This past weekend I had a realisation. A pretty harsh one at that. I’ve been travelling to escape my life…
I’d spent about 4 or 5 weeks prior to this weekend doing not much more than sleeping with the exception of a few Christmas celebrations. I stayed indoors the rest of the time and although I didn’t feel particularly sad, I was incredibly unmotivated. I assumed I just needed to rest and didn’t really think much of it.
This weekend, I was having a conversation with my boyfriend about life and our future plans. Out of nowhere I became completely overwhelmed with worry about my future- mostly about my career/job prospects. I realised that I hadn’t just been tired for the last few weeks. Actually, I’d been “tired” for the last year and a half, when I first returned from Canada. That’s when I first started hating work with a passion and started losing my tolerance for meaningless jobs. At that time, I’d just quit a job I hated in Toronto and returned home deflated after a few weeks of unemployment.
Instead of taking steps at that time to sort it out and find what it was that I enjoyed doing, I took a part time office job (that I hated) and saved every penny so that I could travel again ASAP. 6 months later, I quit that job and travelled to Canada again where I got another office job. Shock, I quit that too- to travel. I was travelling to escape having to deal with responsibility and real life. Over the last 18 months I’ve become progressively less productive during my time in Scotland and spent more and more time in bed. But I kept pretending everything was fine, even when my travels started being tainted by depression.
Travelling to escape
Sitting in the car opposite my boyfriend, I started to cry as I suddenly realised that I’ve been avoiding reality all this time. My life had become so stagnant. I’d been running from everything I hated but never replaced those things with things I liked. I just buried my head in the sand hoping some miracle would happen and my dream job would land at my feet. Since 2016 I’ve quit 4 jobs, yet never really made any real, consistent attempt at finding or creating a job that I might actually like. Instead, I’ve found whatever shitty job I could find and saved just enough to allow me to travel.
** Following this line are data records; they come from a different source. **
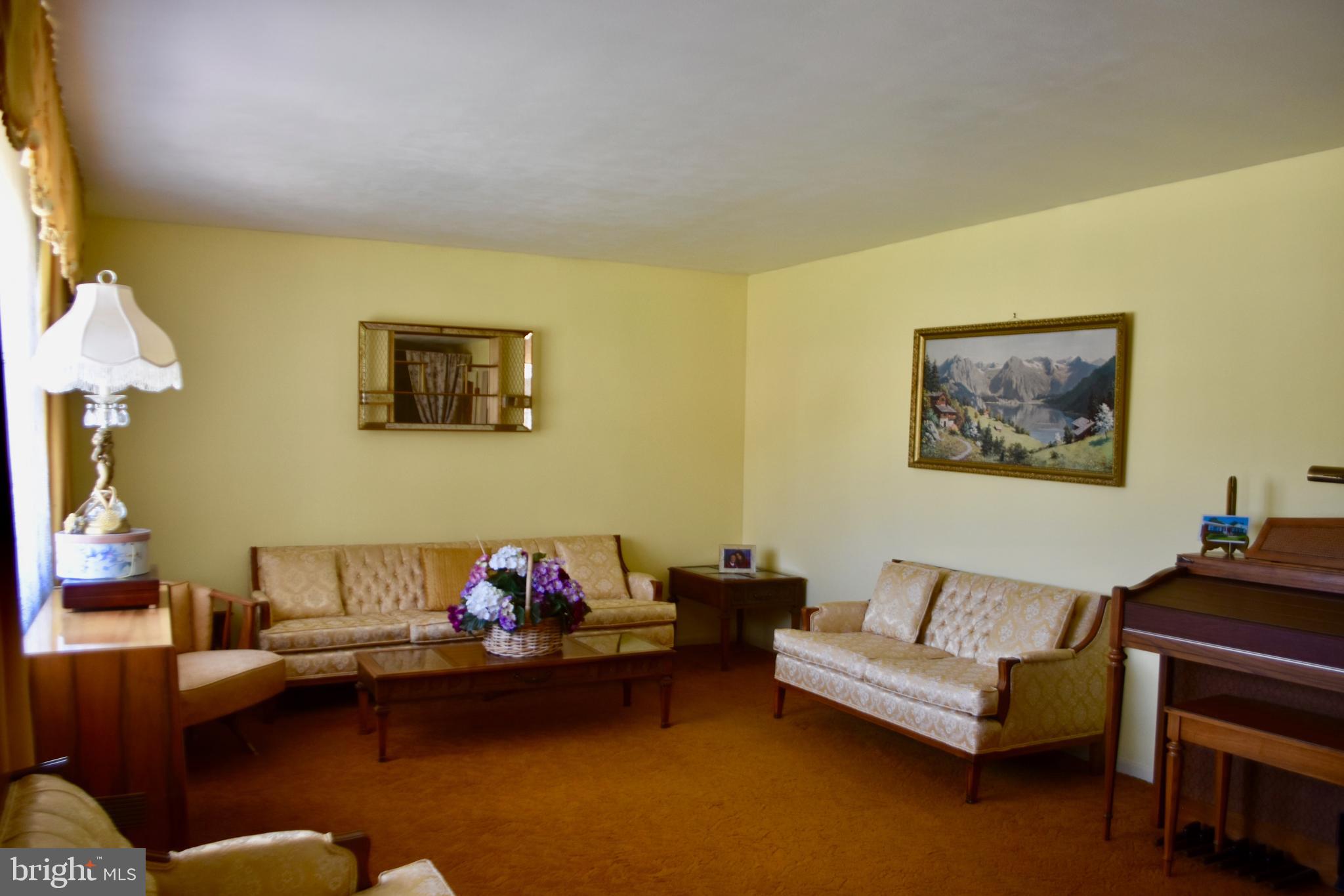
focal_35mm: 27
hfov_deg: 67.4
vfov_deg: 47.9
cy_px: 448
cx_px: 672
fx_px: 1008
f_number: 4
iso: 450
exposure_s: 1/60
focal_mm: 18
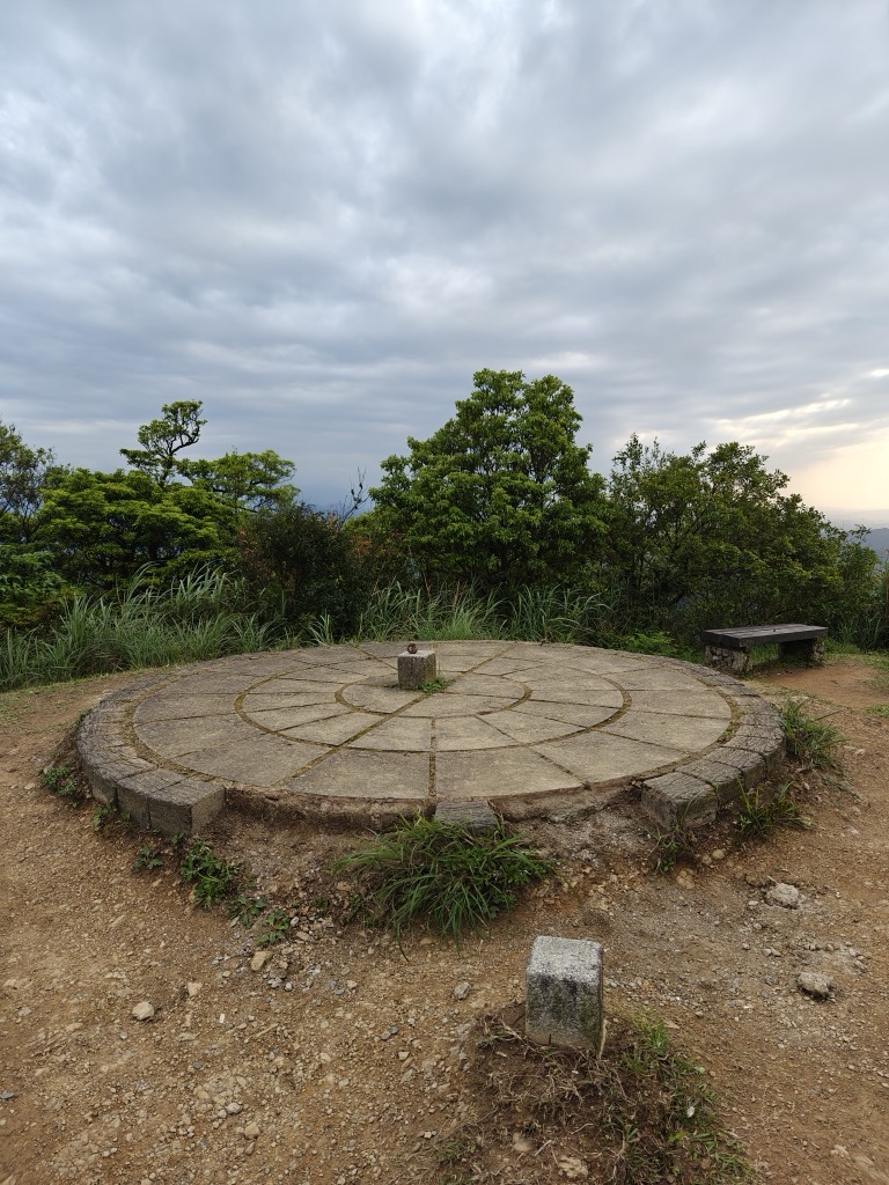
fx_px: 788
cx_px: 444
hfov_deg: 58.9
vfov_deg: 73.9
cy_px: 592
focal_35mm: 23
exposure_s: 1/518
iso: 50
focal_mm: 6.06
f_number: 1.69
Travelling meant that I could avoid the shitty jobs for a little while. I could live in this fantasy world where money wasn’t an issue and life was 24/7 fun. At least for a little while. And when the money ran out I’d just rinse and repeat. Don’t get me wrong, I do genuinely love to travel and will continue to go on holidays when I can afford to. But for the last couple of years I’ve been travelling to escape real life. I know that a lot of people do this to an extent with holidays but I took it to a whole new, very unhealthy, level. I realised that if I continue like this I’ll end up living a very miserable existence. I can’t avoid working and keep quitting jobs forever.
Now that I’ve had this realisation and admitted it to myself, I feel like I can start moving forward. My main focus right now is my health. The reason I’ve failed at “finding what I love” in the past is because I put an immense amount of pressure on myself. This caused me to become depressed, disheartened and eventually give up. Once I’m in a better head space, then I can effectively start making small steps towards a career. One that I’ll enjoy.
In the meantime, I have enough money to keep me floating and plenty of time to figure things out. One step at a time.